Isaiah cries out concerning Israel: “Though the number of the Israelites be like the sand by the sea, only the remnant will be saved. For the Lord will carry out his sentence on earth with speed and finality.” It is just as Isaiah said previously: “Unless the Lord Almighty had left us descendants, we would have become like Sodom, we would have been like Gomorrah.” What then shall we say? That the Gentiles, who did not pursue righteousness, have obtained it, a righteousness that is by faith; but the people of Israel, who pursued the law as the way of righteousness, have not attained their goal. Why not? Because they pursued it not by faith but as if it were by works. They stumbled over the stumbling stone. As it is written: “See, I lay in Zion a stone that causes people to stumble and a rock that makes them fall, and the one who believes in him will never be put to shame.” – Romans 9:27-33
Wow, I just read through the entire book of Romans and I think this is the sole water reference in the book. Paul’s main focus in writing this letter is to provide theological and historical underpinnings for many of the practices of the early church and its members. He also shares about his own journey and expresses a longing to return to Rome.
I suppose part of the reason for the dearth of water references is that Paul is speaking with a pragmatic purpose. I feel like Paul could have used a few more metaphors to connect with his audience at a soul to soul level. Perhaps his scholarly background, and lack of lessons by the lake with Jesus, left him with limited literary skills outside of legal matters. I do not know.
I reflected on the Isaiah reference (Isaiah 10:20-27) in this passage way back on September 5, 2015. The post was called “Sands by the sea” and the main point was that Isaiah was predicting the very thing that Paul is describing. A remnant of Jewish people will follow God faithfully and others will have this opportunity too.

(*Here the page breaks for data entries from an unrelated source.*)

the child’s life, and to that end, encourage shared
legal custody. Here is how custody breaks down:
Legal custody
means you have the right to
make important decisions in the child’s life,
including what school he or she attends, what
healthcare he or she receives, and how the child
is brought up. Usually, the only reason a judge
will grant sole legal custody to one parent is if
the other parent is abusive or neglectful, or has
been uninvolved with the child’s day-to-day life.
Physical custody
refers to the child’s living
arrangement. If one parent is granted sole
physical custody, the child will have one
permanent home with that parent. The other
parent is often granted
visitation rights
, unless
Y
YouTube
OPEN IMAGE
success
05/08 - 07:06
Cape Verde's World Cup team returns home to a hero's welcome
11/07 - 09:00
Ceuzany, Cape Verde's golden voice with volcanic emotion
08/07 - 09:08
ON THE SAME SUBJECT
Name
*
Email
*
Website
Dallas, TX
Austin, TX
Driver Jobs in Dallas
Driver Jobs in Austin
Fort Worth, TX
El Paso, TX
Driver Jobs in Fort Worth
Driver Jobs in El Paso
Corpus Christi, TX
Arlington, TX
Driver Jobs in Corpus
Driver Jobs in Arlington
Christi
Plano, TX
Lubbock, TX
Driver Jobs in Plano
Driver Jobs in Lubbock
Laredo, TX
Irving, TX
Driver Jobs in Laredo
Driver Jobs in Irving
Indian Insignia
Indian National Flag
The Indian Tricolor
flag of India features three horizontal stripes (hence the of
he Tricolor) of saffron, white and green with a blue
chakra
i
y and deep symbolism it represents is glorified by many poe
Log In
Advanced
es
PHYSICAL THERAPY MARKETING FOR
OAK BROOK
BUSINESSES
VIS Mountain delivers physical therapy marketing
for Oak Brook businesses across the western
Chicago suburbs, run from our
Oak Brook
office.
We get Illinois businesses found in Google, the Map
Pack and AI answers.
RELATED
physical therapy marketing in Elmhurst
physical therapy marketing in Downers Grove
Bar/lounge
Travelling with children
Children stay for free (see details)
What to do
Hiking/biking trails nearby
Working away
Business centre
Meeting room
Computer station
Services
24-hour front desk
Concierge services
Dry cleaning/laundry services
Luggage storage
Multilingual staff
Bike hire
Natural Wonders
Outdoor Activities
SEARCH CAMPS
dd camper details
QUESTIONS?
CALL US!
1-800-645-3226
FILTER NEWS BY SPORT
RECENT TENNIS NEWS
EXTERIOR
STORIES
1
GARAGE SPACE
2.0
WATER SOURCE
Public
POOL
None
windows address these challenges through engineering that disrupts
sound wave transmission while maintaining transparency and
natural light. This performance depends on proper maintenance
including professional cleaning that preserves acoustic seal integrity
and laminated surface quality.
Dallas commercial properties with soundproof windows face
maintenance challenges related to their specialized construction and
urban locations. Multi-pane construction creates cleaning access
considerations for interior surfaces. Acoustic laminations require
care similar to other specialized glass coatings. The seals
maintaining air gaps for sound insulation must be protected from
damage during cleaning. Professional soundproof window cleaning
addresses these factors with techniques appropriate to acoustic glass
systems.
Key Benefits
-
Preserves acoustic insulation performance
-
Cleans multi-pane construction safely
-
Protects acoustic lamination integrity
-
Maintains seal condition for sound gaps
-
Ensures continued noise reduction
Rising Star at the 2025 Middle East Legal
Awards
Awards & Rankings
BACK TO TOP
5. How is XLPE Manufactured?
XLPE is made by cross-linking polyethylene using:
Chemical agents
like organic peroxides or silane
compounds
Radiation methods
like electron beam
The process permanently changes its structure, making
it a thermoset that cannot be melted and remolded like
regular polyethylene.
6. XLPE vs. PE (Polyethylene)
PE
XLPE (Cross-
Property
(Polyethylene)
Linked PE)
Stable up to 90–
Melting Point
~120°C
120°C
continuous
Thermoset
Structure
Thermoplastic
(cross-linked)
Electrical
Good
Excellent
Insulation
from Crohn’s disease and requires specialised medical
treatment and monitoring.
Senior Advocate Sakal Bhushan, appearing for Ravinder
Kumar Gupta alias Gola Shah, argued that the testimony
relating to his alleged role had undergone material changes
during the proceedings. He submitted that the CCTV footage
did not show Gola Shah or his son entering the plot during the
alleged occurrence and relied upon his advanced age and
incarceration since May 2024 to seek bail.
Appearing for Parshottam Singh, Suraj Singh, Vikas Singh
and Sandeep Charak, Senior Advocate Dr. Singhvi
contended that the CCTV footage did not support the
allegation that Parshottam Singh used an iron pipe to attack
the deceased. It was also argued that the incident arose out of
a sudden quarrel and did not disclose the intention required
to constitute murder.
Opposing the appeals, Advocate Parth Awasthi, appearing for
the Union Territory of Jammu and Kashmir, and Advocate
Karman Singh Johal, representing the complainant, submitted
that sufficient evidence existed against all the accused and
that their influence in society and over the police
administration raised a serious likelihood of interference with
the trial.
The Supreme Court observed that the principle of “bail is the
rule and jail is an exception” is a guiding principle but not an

The part that Paul is adding here, after the great conjunction of Jesus’ life, death, and resurrection, is that those that are successful at this faithful following embrace a new internal relationship with God provided by the pouring out of the Holy Spirit. This opportunity is open to Jew and gentile alike.
Paul goes on to explain why the remnant does not contain more followers from the Jewish tradition. Paul says “Because they pursued it not by faith but as if it were by works. They stumbled over the stumbling stone.” Something about the way they were relating to God was blocking a more intimate relationship.
The “Rock in the road” on the Jewish journey home was of course Jesus the God-man who walked on water, calmed storms, and ultimately promised to help us cross the uncrossable river. Many of the Jews Paul was addressing, and those like myself reading it now, are caught up in a spiritual tug of war for our souls. Earthly endeavors (works) on one side and eternal events inspired and orchestrated by the Holy Spirit on the other.
We have to choose which “team” we are pulling for in this spiritual struggle and apparently many Jews are pulling for the works side. So why are the Jews more comfortable as “humans doing” than “humans being”. They have allowed their searching on the great spiritual sea to be more about the boat and tackle and less about the destination in the undiscovered country. They are not alone in this.
So how does one keep from stumbling over the “stone” that is the savior Jesus? Paul provides an answer “and the one who believes in him will never be put to shame.” So it is as simple, and as complex, as believing – allow the “stumbling stone” to be your savior and Lord. It need not be more complicated than that.
Prayer; God help us to build You into our soul and spirit.